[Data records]
========================================

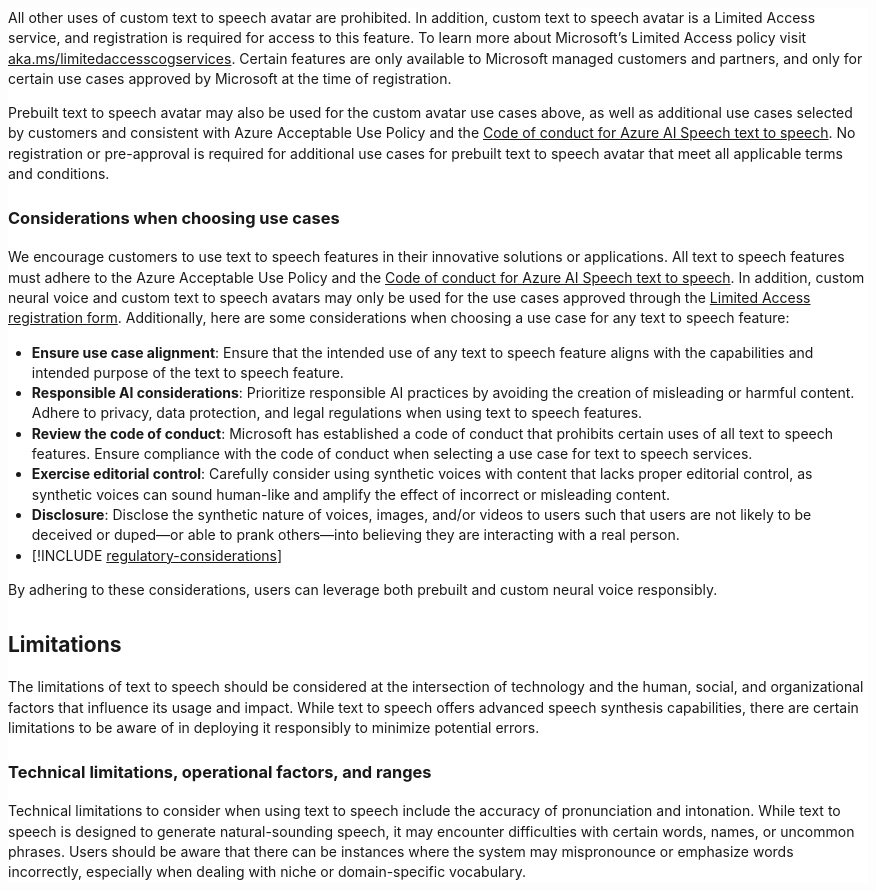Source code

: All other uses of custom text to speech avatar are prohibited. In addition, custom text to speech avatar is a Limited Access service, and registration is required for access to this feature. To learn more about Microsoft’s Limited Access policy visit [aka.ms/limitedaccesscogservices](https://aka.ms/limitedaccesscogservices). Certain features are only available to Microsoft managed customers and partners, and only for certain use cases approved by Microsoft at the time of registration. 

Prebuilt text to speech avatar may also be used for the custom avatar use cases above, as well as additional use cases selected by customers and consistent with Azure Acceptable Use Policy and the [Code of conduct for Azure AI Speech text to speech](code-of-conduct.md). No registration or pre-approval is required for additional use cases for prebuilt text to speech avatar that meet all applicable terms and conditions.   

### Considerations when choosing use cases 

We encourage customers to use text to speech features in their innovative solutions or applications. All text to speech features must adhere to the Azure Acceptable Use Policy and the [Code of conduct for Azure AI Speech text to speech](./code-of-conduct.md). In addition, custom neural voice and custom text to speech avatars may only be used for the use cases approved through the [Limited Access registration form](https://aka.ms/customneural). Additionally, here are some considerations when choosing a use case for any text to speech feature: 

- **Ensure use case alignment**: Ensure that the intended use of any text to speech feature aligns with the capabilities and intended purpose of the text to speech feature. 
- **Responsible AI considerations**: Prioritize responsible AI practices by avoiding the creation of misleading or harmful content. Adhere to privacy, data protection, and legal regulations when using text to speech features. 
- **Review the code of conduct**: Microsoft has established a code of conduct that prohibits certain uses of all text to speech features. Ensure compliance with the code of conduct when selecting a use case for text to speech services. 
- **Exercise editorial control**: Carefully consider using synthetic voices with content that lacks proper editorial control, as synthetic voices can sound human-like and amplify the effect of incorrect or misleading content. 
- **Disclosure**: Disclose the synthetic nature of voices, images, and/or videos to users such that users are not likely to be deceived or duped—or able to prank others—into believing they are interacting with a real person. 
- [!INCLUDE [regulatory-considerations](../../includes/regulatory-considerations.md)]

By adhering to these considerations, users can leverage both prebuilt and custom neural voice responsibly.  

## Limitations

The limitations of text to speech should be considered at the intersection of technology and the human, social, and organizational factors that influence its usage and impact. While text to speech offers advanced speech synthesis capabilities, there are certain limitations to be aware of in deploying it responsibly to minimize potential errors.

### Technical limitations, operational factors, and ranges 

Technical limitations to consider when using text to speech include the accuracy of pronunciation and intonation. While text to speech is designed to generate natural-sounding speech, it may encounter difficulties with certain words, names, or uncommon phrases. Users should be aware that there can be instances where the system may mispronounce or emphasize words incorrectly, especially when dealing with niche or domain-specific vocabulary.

========================================

**WORK REQUIRED:**
Please return every record above exactly, but leave out the pictures.

**TASK OUTPUT:**
Source code

: All other uses of custom text to speech avatar are prohibited. In addition, custom text to speech avatar is a Limited Access service, and registration is required for access to this feature. To learn more about Microsoft’s Limited Access policy visit [aka.ms/limitedaccesscogservices](https://aka.ms/limitedaccesscogservices). Certain features are only available to Microsoft managed customers and partners, and only for certain use cases approved by Microsoft at the time of registration. 

Prebuilt text to speech avatar may also be used for the custom avatar use cases above, as well as additional use cases selected by customers and consistent with Azure Acceptable Use Policy and the [Code of conduct for Azure AI Speech text to speech](code-of-conduct.md). No registration or pre-approval is required for additional use cases for prebuilt text to speech avatar that meet all applicable terms and conditions.   

### Considerations when choosing use cases 

We encourage customers to use text to speech features in their innovative solutions or applications. All text to speech features must adhere to the Azure Acceptable Use Policy and the [Code of conduct for Azure AI Speech text to speech](./code-of-conduct.md). In addition, custom neural voice and custom text to speech avatars may only be used for the use cases approved through the [Limited Access registration form](https://aka.ms/customneural). Additionally, here are some considerations when choosing a use case for any text to speech feature: 

- **Ensure use case alignment**: Ensure that the intended use of any text to speech feature aligns with the capabilities and intended purpose of the text to speech feature. 
- **Responsible AI considerations**: Prioritize responsible AI practices by avoiding the creation of misleading or harmful content. Adhere to privacy, data protection, and legal regulations when using text to speech features. 
- **Review the code of conduct**: Microsoft has established a code of conduct that prohibits certain uses of all text to speech features. Ensure compliance with the code of conduct when selecting a use case for text to speech services. 
- **Exercise editorial control**: Carefully consider using synthetic voices with content that lacks proper editorial control, as synthetic voices can sound human-like and amplify the effect of incorrect or misleading content. 
- **Disclosure**: Disclose the synthetic nature of voices, images, and/or videos to users such that users are not likely to be deceived or duped—or able to prank others—into believing they are interacting with a real person. 
- [!INCLUDE [regulatory-considerations](../../includes/regulatory-considerations.md)]

By adhering to these considerations, users can leverage both prebuilt and custom neural voice responsibly.  

## Limitations

The limitations of text to speech should be considered at the intersection of technology and the human, social, and organizational factors that influence its usage and impact. While text to speech offers advanced speech synthesis capabilities, there are certain limitations to be aware of in deploying it responsibly to minimize potential errors.

### Technical limitations, operational factors, and ranges 

Technical limitations to consider when using text to speech include the accuracy of pronunciation and intonation. While text to speech is designed to generate natural-sounding speech, it may encounter difficulties with certain words, names, or uncommon phrases. Users should be aware that there can be instances where the system may mispronounce or emphasize words incorrectly, especially when dealing with niche or domain-specific vocabulary.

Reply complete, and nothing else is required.